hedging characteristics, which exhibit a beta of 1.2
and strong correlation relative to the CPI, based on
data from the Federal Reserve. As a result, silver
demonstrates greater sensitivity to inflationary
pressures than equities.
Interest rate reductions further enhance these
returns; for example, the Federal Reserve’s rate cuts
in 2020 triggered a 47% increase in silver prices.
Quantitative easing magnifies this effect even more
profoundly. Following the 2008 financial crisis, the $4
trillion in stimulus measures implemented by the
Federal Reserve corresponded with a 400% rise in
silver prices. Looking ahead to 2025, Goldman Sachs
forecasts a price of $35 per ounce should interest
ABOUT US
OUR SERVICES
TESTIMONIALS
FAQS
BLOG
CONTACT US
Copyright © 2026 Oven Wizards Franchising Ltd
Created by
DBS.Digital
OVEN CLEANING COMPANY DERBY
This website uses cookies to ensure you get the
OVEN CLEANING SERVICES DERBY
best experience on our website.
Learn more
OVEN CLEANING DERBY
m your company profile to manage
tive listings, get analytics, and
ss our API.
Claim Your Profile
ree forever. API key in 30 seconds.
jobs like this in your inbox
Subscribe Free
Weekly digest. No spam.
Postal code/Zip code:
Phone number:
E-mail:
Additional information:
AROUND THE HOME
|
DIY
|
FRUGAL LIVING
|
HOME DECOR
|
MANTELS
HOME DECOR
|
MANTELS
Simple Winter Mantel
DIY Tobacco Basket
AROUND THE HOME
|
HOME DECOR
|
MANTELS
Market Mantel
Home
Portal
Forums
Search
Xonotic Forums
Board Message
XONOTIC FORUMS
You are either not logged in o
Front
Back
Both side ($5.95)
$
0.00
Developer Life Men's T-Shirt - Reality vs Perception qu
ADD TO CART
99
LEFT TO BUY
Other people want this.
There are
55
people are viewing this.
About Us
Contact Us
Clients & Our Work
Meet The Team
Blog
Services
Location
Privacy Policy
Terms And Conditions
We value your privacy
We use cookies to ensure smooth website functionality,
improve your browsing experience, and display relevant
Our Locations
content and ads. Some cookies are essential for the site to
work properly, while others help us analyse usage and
++++++++++
Reproduce word for word every line from the start of the entries through the line that contains "OVEN CLEANING COMPANY DERBY", including that line.

hedging characteristics, which exhibit a beta of 1.2
and strong correlation relative to the CPI, based on
data from the Federal Reserve. As a result, silver
demonstrates greater sensitivity to inflationary
pressures than equities.
Interest rate reductions further enhance these
returns; for example, the Federal Reserve’s rate cuts
in 2020 triggered a 47% increase in silver prices.
Quantitative easing magnifies this effect even more
profoundly. Following the 2008 financial crisis, the $4
trillion in stimulus measures implemented by the
Federal Reserve corresponded with a 400% rise in
silver prices. Looking ahead to 2025, Goldman Sachs
forecasts a price of $35 per ounce should interest
ABOUT US
OUR SERVICES
TESTIMONIALS
FAQS
BLOG
CONTACT US
Copyright © 2026 Oven Wizards Franchising Ltd
Created by
DBS.Digital
OVEN CLEANING COMPANY DERBY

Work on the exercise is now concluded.